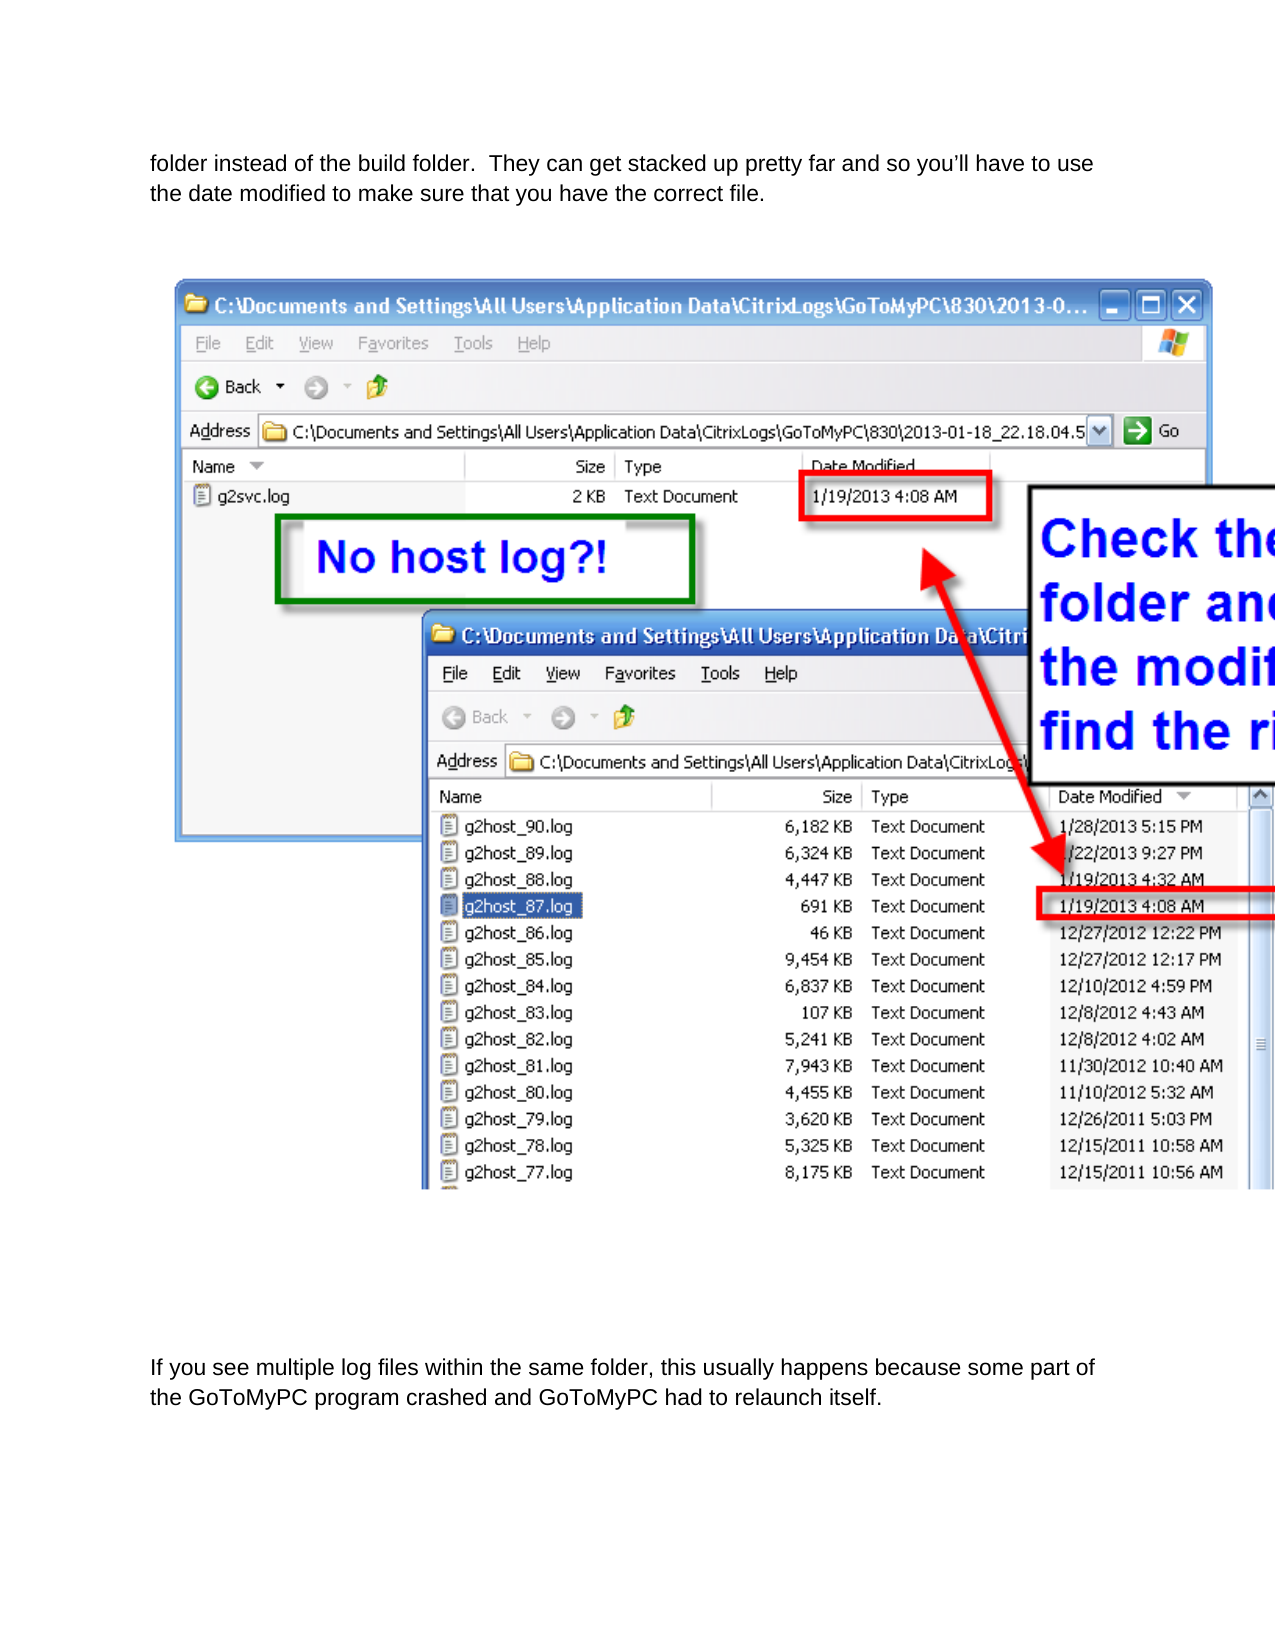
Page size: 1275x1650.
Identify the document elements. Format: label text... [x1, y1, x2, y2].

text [150, 150, 1125, 207]
text If you see multiple log files within the same folder, this usually happens because some part of the GoToMyPC program crashed and GoToMyPC had to relaunch itself. [150, 1354, 1125, 1410]
picture [150, 240, 1275, 1199]
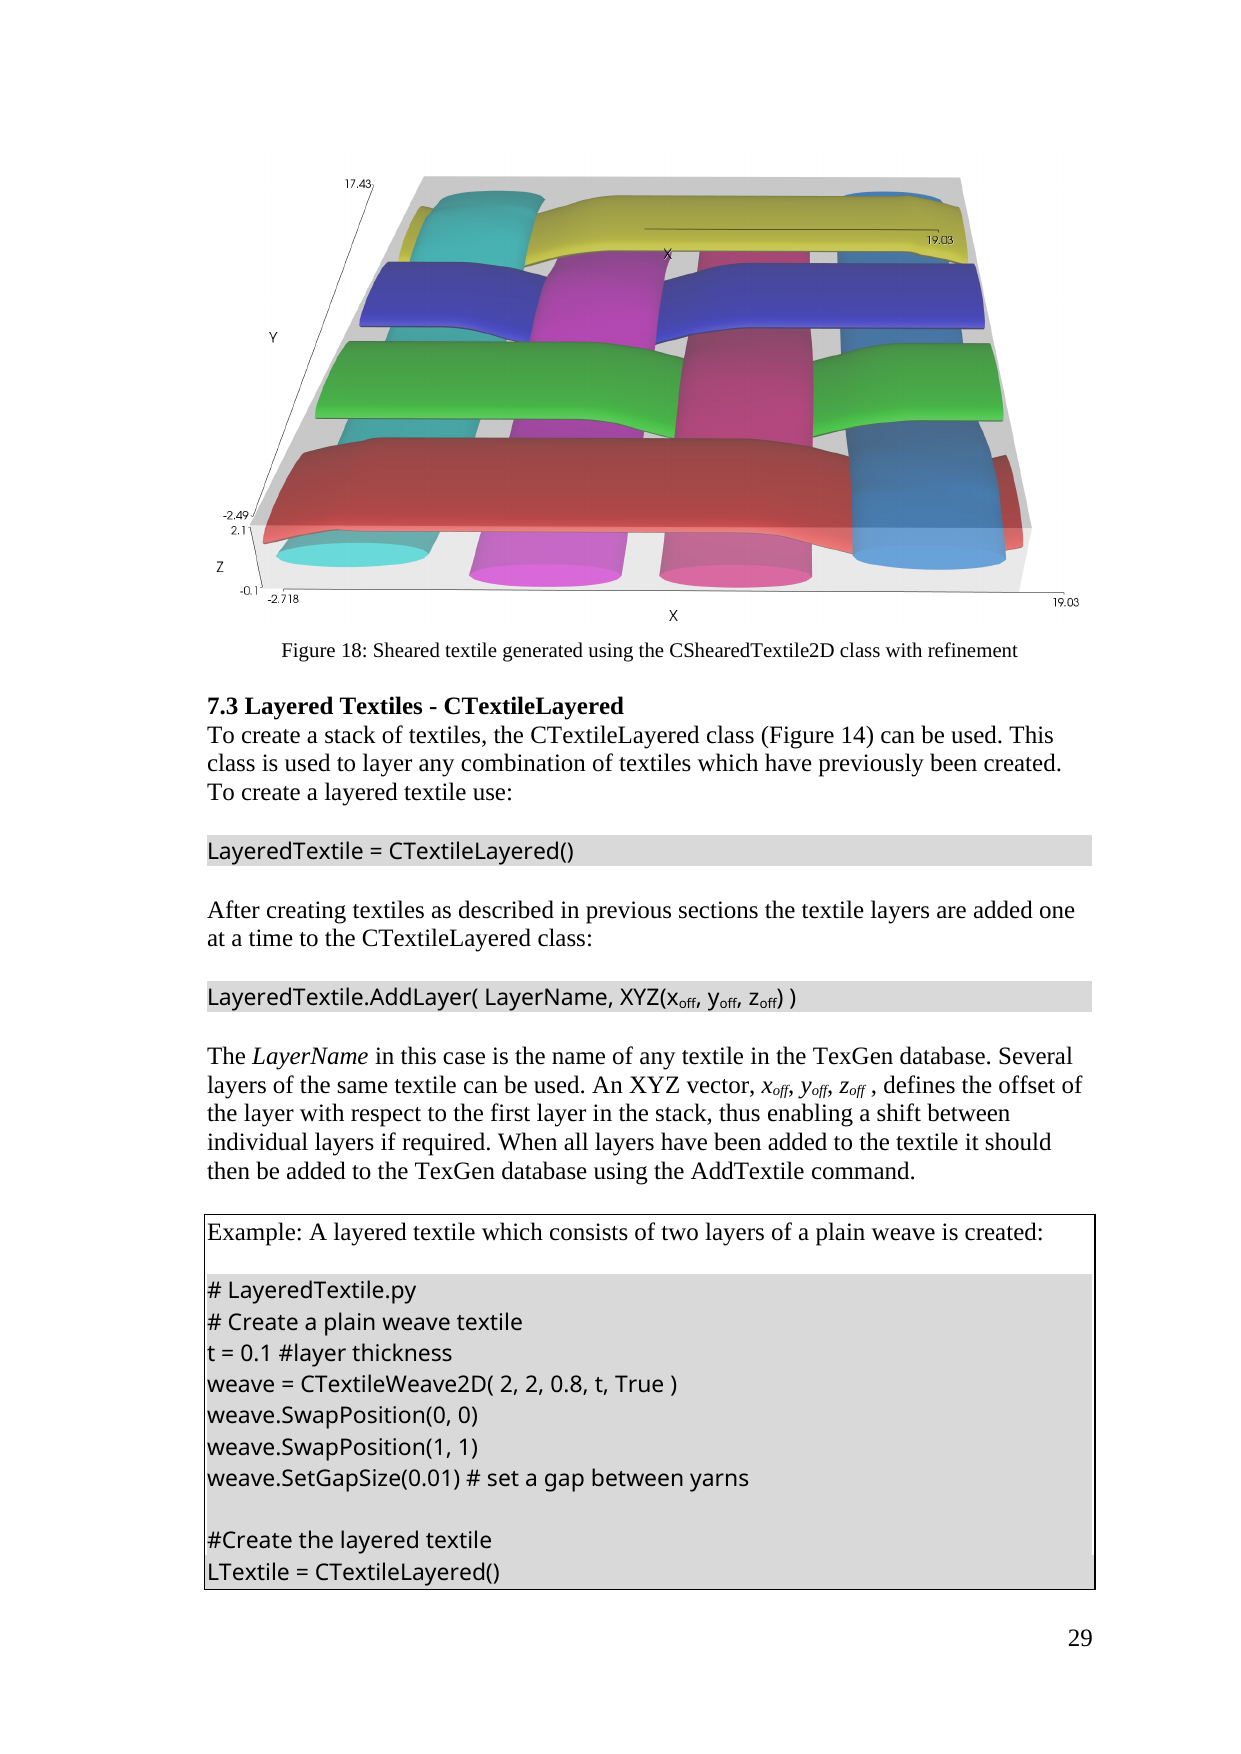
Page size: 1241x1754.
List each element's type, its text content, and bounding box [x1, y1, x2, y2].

text Example: A layered textile which consists of two layers of a plain weave is created: [205, 1215, 1094, 1245]
text After creating textiles as described in previous sections the textile layers are added one at a time to the CTextileLayered class: [207, 895, 1092, 952]
text LayeredTextile.AddLayer( LayerName, XYZ(xoff, yoff, zoff) ) [207, 981, 1092, 1012]
text weave.SwapPosition(1, 1) [207, 1430, 1092, 1462]
text LayeredTextile = CTextileLayered() [207, 835, 1092, 866]
text t = 0.1 #layer thickness [207, 1337, 1092, 1368]
text Figure 18: Sheared textile generated using the CShearedTextile2D class with refinement [207, 639, 1092, 662]
text weave.SetGapSize(0.01) # set a gap between yarns [207, 1462, 1092, 1493]
text weave.SwapPosition(0, 0) [207, 1399, 1092, 1430]
text To create a stack of textiles, the CTextileLayered class (Figure 14) can be used. This class is used to layer any combination of textiles which have previously been created. To create a layered textile use: [207, 720, 1092, 806]
text LTextile = CTextileLayered() [205, 1552, 1094, 1589]
picture [206, 147, 1093, 639]
text # Create a plain weave textile [207, 1305, 1092, 1337]
text # LayeredTextile.py [207, 1274, 1092, 1305]
text #Create the layered textile [207, 1524, 1092, 1552]
subtitle 7.3 Layered Textiles - CTextileLayered [207, 691, 1092, 720]
text The LayerName in this case is the name of any textile in the TexGen database. Several layers of the same textile can be used. An XYZ vector, xoff, yoff, zoff , defines the offset of the layer with respect to the first layer in the stack, thus enabling a shift between individual layers if required. When all layers have been added to the textile it should then be added to the TexGen database using the AddTextile command. [207, 1041, 1092, 1185]
text weave = CTextileWeave2D( 2, 2, 0.8, t, True ) [207, 1368, 1092, 1399]
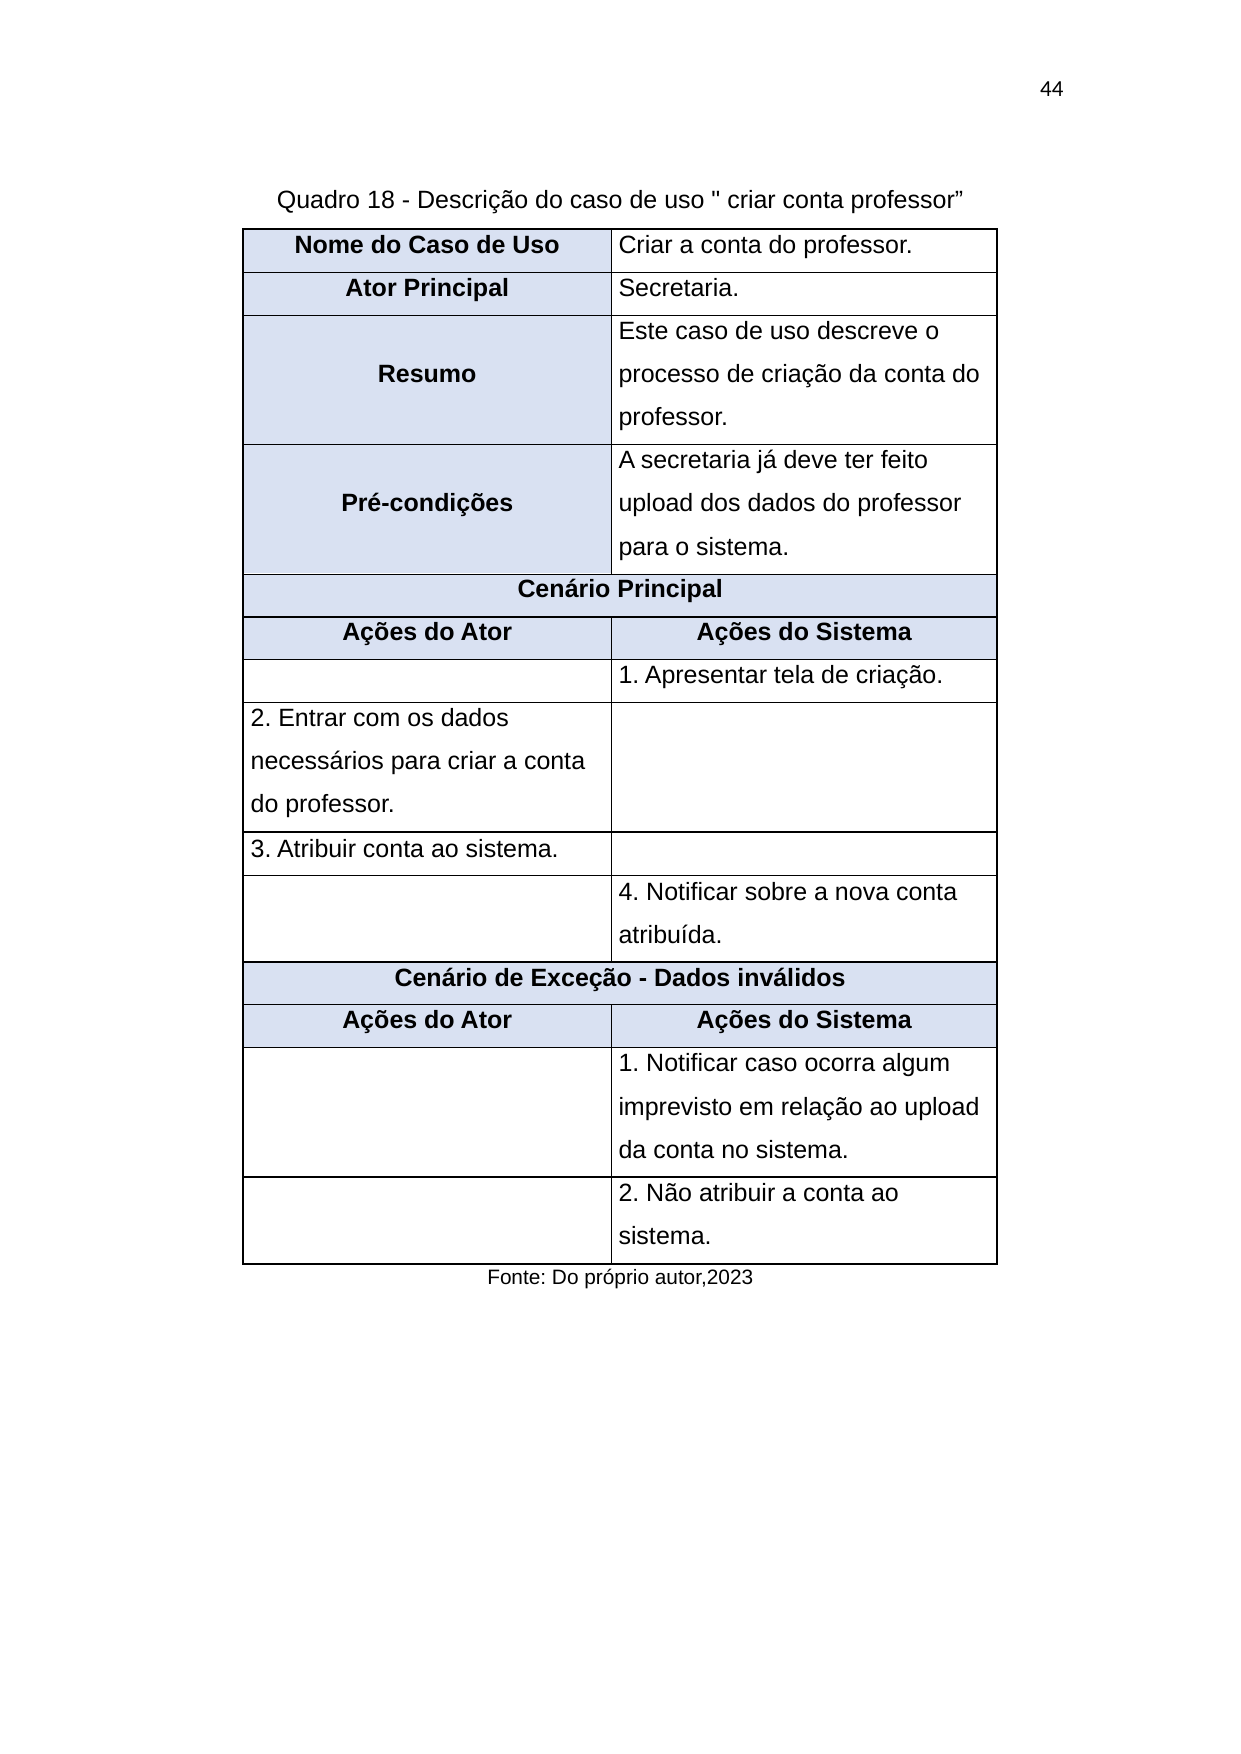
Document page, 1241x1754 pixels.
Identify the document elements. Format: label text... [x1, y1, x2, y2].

table_cell [612, 833, 996, 875]
table_cell 2. Entrar com os dados necessários para criar a conta do professor. [244, 703, 611, 831]
table_header Criar a conta do professor. [612, 230, 996, 272]
table_cell Ações do Ator [244, 1005, 611, 1047]
table_header Nome do Caso de Uso [244, 230, 611, 272]
table_cell Ator Principal [244, 273, 611, 315]
table_cell [244, 876, 611, 961]
text Quadro 18 - Descrição do caso de uso " criar conta professor” [177, 185, 1063, 214]
table_cell Resumo [244, 316, 611, 444]
table_cell [244, 1048, 611, 1176]
table_cell 1. Apresentar tela de criação. [612, 660, 996, 702]
table_cell Ações do Sistema [612, 1005, 996, 1047]
table_cell Ações do Ator [244, 618, 611, 659]
table_cell [244, 660, 611, 702]
table_cell 4. Notificar sobre a nova conta atribuída. [612, 876, 996, 961]
table_cell Cenário Principal [244, 575, 996, 616]
text Fonte: Do próprio autor,2023 [177, 1264, 1063, 1288]
table_cell [612, 703, 996, 831]
table_cell A secretaria já deve ter feito upload dos dados do professor para o sistema. [612, 445, 996, 573]
table_cell Ações do Sistema [612, 618, 996, 659]
table_cell [244, 1178, 611, 1262]
table_cell 3. Atribuir conta ao sistema. [244, 833, 611, 875]
table_cell Cenário de Exceção - Dados inválidos [244, 963, 996, 1004]
table_cell 1. Notificar caso ocorra algum imprevisto em relação ao upload da conta no sistema. [612, 1048, 996, 1176]
table_cell Este caso de uso descreve o processo de criação da conta do professor. [612, 316, 996, 444]
table_cell Secretaria. [612, 273, 996, 315]
table_cell 2. Não atribuir a conta ao sistema. [612, 1178, 996, 1262]
table_cell Pré-condições [244, 445, 611, 573]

----

PROBLEM TO WORK ON -
Everything in the records above should be printed exactly, apart from the pictures.

ANSWER SPACE -
Page size: 1275x1650.
Identify the document elements. Format: label text... [x1, y1, x2, y2].

text [150, 150, 1125, 207]
text If you see multiple log files within the same folder, this usually happens because some part of the GoToMyPC program crashed and GoToMyPC had to relaunch itself. [150, 1354, 1125, 1410]
picture [150, 240, 1275, 1199]
Page size: 1241x1754.
List each element's type, its text content, and bounding box [x1, y1, x2, y2].

text Example: A layered textile which consists of two layers of a plain weave is created: [205, 1215, 1094, 1245]
text After creating textiles as described in previous sections the textile layers are added one at a time to the CTextileLayered class: [207, 895, 1092, 952]
text LayeredTextile.AddLayer( LayerName, XYZ(xoff, yoff, zoff) ) [207, 981, 1092, 1012]
text weave.SwapPosition(1, 1) [207, 1430, 1092, 1462]
text LayeredTextile = CTextileLayered() [207, 835, 1092, 866]
text t = 0.1 #layer thickness [207, 1337, 1092, 1368]
text Figure 18: Sheared textile generated using the CShearedTextile2D class with refinement [207, 639, 1092, 662]
text weave.SetGapSize(0.01) # set a gap between yarns [207, 1462, 1092, 1493]
text weave.SwapPosition(0, 0) [207, 1399, 1092, 1430]
text To create a stack of textiles, the CTextileLayered class (Figure 14) can be used. This class is used to layer any combination of textiles which have previously been created. To create a layered textile use: [207, 720, 1092, 806]
text LTextile = CTextileLayered() [205, 1552, 1094, 1589]
picture [206, 147, 1093, 639]
text # Create a plain weave textile [207, 1305, 1092, 1337]
text # LayeredTextile.py [207, 1274, 1092, 1305]
text #Create the layered textile [207, 1524, 1092, 1552]
subtitle 7.3 Layered Textiles - CTextileLayered [207, 691, 1092, 720]
text The LayerName in this case is the name of any textile in the TexGen database. Several layers of the same textile can be used. An XYZ vector, xoff, yoff, zoff , defines the offset of the layer with respect to the first layer in the stack, thus enabling a shift between individual layers if required. When all layers have been added to the textile it should then be added to the TexGen database using the AddTextile command. [207, 1041, 1092, 1185]
text weave = CTextileWeave2D( 2, 2, 0.8, t, True ) [207, 1368, 1092, 1399]
Document page, 1241x1754 pixels.
Identify the document elements. Format: label text... [x1, y1, x2, y2].

table_cell [612, 833, 996, 875]
table_cell 2. Entrar com os dados necessários para criar a conta do professor. [244, 703, 611, 831]
table_header Criar a conta do professor. [612, 230, 996, 272]
table_cell Ações do Ator [244, 1005, 611, 1047]
table_header Nome do Caso de Uso [244, 230, 611, 272]
table_cell Ator Principal [244, 273, 611, 315]
table_cell [244, 876, 611, 961]
text Quadro 18 - Descrição do caso de uso " criar conta professor” [177, 185, 1063, 214]
table_cell Resumo [244, 316, 611, 444]
table_cell [244, 1048, 611, 1176]
table_cell 1. Apresentar tela de criação. [612, 660, 996, 702]
table_cell Ações do Sistema [612, 1005, 996, 1047]
table_cell Ações do Ator [244, 618, 611, 659]
table_cell [244, 660, 611, 702]
table_cell 4. Notificar sobre a nova conta atribuída. [612, 876, 996, 961]
table_cell Cenário Principal [244, 575, 996, 616]
text Fonte: Do próprio autor,2023 [177, 1264, 1063, 1288]
table_cell [612, 703, 996, 831]
table_cell A secretaria já deve ter feito upload dos dados do professor para o sistema. [612, 445, 996, 573]
table_cell Ações do Sistema [612, 618, 996, 659]
table_cell [244, 1178, 611, 1262]
table_cell 3. Atribuir conta ao sistema. [244, 833, 611, 875]
table_cell Cenário de Exceção - Dados inválidos [244, 963, 996, 1004]
table_cell 1. Notificar caso ocorra algum imprevisto em relação ao upload da conta no sistema. [612, 1048, 996, 1176]
table_cell Este caso de uso descreve o processo de criação da conta do professor. [612, 316, 996, 444]
table_cell Secretaria. [612, 273, 996, 315]
table_cell 2. Não atribuir a conta ao sistema. [612, 1178, 996, 1262]
table_cell Pré-condições [244, 445, 611, 573]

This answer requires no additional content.